Im Diplomandenseminar im 7. Studiensemester werden die Studierenden auf formale und inhaltliche Aspekte bei der Durchführung der Diplomarbeit vorbereitet.
Die Bachelorarbeit führt zu einem berufsqualifizierenden Abschluss, der international anerkannt ist. Darum werden für Bachelorarbeiten in diesem Studiengang Leistungen gefordert, die diesen Ansprüchen gerecht werden.
Zur Bachelorarbeit wird zugelassen, wer alle Lehrveranstaltungen der ersten fünf Studienplansemester des Bachelorstudiums Regenerative Energiesysteme erfolgreich abgeschlossen hat.
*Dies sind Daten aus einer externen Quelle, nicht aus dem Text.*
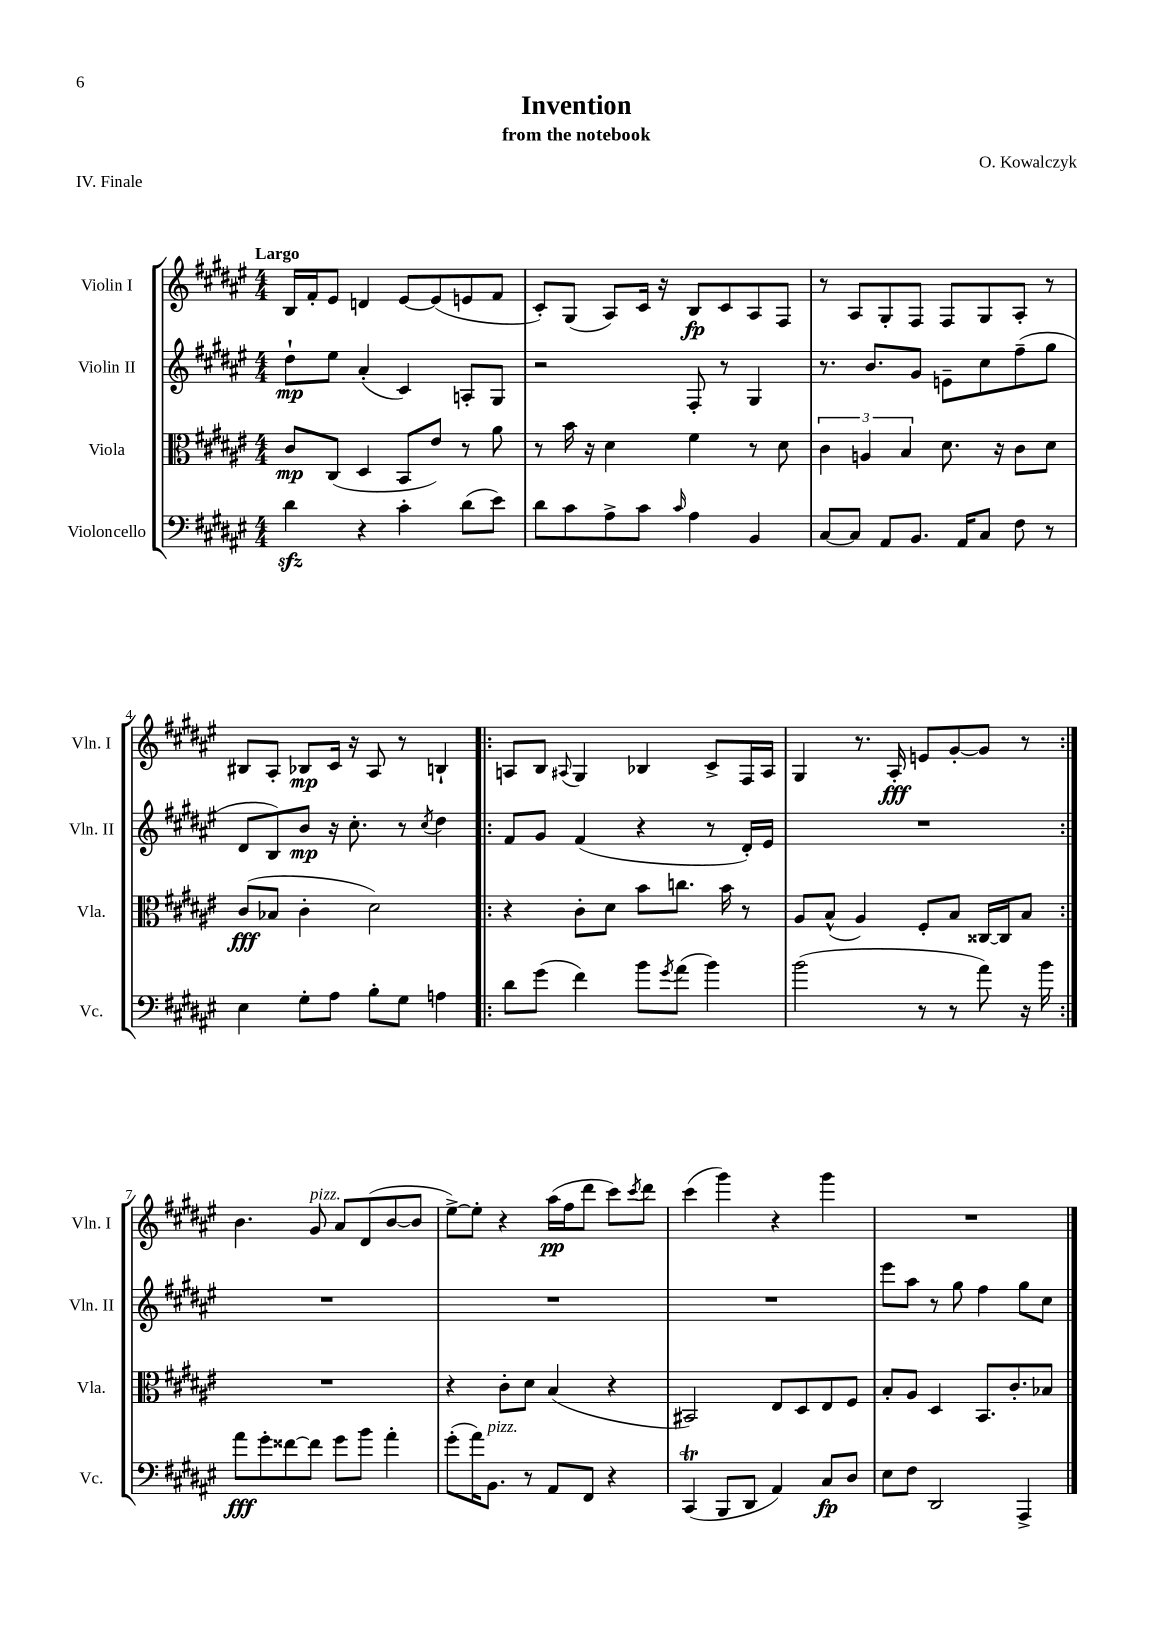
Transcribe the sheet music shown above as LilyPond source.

Eine Zulassung kann auch erfolgen, wenn bis zu drei Lehrveranstaltungen im Gesamtumfang von bis zu 8 SWS noch nicht erfolgreich abgeschlossen sind und deren erfolgreicher Abschluss im 6. Studienplansemester möglich und zu erwarten ist.
Die für die Bachelorarbeit vorgesehene Bearbeitungszeit beträgt 8 Wochen. Die Bachelorarbeit wird im Anschluss an das 12-wöchige Praxisprojekt erstellt. Sie umfasst die wissenschaftliche Aufbereitung und Darstellung des Projektes aus der fachpraktischen Tätigkeit.
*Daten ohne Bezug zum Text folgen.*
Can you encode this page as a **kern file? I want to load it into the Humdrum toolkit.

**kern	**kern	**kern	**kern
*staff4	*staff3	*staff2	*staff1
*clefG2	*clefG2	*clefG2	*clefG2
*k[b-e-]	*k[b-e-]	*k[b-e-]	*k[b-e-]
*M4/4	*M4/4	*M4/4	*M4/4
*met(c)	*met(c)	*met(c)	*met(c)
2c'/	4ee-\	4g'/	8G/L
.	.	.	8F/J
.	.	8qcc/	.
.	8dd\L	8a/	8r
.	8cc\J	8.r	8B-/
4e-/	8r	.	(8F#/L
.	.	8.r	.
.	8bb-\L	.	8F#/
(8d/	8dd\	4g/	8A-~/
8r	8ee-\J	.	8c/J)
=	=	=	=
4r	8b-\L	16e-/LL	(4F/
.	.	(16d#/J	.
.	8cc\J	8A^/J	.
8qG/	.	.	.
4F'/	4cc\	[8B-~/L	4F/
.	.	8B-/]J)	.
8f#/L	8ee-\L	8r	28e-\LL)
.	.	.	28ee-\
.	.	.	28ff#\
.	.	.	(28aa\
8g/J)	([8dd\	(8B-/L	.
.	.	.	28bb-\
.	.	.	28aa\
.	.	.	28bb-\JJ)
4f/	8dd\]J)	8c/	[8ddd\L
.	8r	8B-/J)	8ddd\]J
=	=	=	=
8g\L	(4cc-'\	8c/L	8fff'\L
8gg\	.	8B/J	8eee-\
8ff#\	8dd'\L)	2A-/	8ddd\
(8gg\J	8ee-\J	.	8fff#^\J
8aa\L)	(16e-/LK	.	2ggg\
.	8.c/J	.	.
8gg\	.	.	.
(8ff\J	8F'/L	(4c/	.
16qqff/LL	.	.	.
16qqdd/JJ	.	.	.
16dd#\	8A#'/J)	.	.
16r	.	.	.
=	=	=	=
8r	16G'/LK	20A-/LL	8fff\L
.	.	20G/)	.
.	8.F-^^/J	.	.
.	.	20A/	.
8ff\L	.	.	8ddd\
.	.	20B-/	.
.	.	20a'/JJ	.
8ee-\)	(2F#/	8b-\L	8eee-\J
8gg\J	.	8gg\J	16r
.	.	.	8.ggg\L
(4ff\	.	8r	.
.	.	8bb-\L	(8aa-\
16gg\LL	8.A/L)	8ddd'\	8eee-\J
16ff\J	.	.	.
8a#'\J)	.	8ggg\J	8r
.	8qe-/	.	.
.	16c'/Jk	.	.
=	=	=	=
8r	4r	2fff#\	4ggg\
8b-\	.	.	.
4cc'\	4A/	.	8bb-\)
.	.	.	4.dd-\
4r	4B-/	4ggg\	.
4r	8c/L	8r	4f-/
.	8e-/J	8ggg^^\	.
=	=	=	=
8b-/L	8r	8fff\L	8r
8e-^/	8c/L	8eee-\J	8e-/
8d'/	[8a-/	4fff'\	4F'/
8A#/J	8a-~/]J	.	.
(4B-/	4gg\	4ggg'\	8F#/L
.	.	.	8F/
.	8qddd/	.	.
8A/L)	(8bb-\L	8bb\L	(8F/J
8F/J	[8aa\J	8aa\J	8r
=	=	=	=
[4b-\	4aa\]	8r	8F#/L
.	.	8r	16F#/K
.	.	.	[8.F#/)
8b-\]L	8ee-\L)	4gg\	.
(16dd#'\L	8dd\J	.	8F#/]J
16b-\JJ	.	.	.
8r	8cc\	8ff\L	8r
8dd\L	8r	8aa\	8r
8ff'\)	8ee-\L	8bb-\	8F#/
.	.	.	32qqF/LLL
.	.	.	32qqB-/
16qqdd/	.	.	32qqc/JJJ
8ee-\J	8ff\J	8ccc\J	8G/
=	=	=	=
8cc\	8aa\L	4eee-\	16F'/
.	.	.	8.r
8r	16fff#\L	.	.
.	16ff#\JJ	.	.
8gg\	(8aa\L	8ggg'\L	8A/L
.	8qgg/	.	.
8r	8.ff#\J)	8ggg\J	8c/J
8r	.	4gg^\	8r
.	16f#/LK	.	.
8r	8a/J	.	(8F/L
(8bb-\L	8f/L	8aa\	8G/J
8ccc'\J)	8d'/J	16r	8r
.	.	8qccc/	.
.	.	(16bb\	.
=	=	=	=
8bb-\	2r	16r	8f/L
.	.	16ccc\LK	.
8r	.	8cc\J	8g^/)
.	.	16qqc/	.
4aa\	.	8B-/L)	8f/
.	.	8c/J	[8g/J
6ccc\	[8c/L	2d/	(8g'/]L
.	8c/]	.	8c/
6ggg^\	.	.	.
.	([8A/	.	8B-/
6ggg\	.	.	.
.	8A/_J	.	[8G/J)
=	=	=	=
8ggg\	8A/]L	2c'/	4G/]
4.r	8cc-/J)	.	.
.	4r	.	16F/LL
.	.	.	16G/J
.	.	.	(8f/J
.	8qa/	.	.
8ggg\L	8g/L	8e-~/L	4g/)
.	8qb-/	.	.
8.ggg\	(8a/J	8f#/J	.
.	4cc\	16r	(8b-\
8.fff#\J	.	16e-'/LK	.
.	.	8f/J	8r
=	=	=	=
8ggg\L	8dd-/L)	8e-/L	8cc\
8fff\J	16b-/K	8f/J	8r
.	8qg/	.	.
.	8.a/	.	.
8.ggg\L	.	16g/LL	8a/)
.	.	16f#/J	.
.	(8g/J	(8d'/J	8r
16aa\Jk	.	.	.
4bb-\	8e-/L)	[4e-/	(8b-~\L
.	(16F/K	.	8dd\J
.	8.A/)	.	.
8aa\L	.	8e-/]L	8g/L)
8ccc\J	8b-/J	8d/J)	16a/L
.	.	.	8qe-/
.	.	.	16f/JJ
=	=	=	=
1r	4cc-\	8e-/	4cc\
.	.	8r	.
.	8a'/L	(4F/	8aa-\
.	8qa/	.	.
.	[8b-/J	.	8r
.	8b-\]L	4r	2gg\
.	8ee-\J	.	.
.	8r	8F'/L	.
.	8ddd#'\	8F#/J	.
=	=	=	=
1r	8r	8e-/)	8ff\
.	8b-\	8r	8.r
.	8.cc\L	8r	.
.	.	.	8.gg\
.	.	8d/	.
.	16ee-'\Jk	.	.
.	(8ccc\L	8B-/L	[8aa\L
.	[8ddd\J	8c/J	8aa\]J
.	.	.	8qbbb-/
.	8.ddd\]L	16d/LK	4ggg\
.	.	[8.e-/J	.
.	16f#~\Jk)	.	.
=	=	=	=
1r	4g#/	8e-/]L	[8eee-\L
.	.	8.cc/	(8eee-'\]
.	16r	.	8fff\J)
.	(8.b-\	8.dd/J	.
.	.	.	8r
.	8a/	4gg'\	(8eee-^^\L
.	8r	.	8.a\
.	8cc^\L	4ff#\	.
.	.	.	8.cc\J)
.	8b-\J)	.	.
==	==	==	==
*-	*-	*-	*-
Die Bachelorarbeit wird mit einem Kolloquium abgeschlossen, in dem die geleisteten Arbeiten präsentiert werden. Der Kandidat oder die Kandidatin erhält Gelegenheit, die Arbeitsergebnisse darzustellen und stellt sich anschließend einer Diskussion mit den Mitgliedern der Prüfungskommission der Bachelorarbeit über das bearbeitete Thema. Die Bachelorarbeit geht mit 15 %, das Kolloquium mit 10 % in die Gesamtnote des Bachelorstudienganges ein.
Die Masterarbeit führt zu einen hochwertigen international anerkannten Abschluss, der in zahlreichen Ländern zur Promotion berechtigt. Darum werden für Masterarbeiten in diesem Studiengang Leistungen gefordert, die diesen Ansprüchen gerecht werden.
Die Masterarbeit soll zeigen, ob der Kandidat oder die Kandidatin in der Lage ist, in einem vorgegebenem Zeitraum eine Aufgabe aus einem gewählten Fachgebiet der Regenerativen Energiesysteme einschließlich der Grenzgebiete nach wissenschaftlichen Methoden und Erkenntnissen des Fachs selbständig zu bearbeiten.
Zur Masterarbeit wird zugelassen, wer alle Lehrveranstaltungen der ersten drei Studienplansemester des Masterstudiums Regenerative Energiesysteme erfolgreich abgeschlossen hat. Eine Zulassung ist auch möglich, wenn bis zu drei Lehrveranstaltungen im Gesamtumfang von bis zu 8 SWS noch nicht erfolgreich abgeschlossen sind und der erfolgreiche Abschluss sämtlicher Lehrveranstaltungen im 4. Studienplansemester möglich und zu erwarten ist.
Die Bearbeitungsdauer der Masterarbeit in der Regel 12 Wochen. Der Bearbeitungszeitraum der Masterarbeit darf nur aus begründetem Anlass auf maximal 30 Wochen verlängert werden. Thema, Aufgabenstellung und Umfang der Masterarbeit sind so zu begrenzen, dass die Frist der Bearbeitungszeit eingehalten werden kann.
Die Masterarbeit wird mit einem Kolloquium abgeschlossen, in dem die geleisteten Arbeiten präsentiert werden. Der Kandidat oder die Kandidatin erhält Gelegenheit, die Arbeitsergebnisse darzustellen und stellt sich anschließend einer Diskussion mit den Mitgliedern der Prüfungskommission der Masterarbeit über das bearbeitete Thema. Das Kolloquium soll 60 Minuten nicht überschreiten. Das Kolloquium wird bei der Bewertung der Masterarbeit berücksichtigt. Die Masterarbeit geht mit 40 % in die Gesamtnote des Masterstudienganges ein.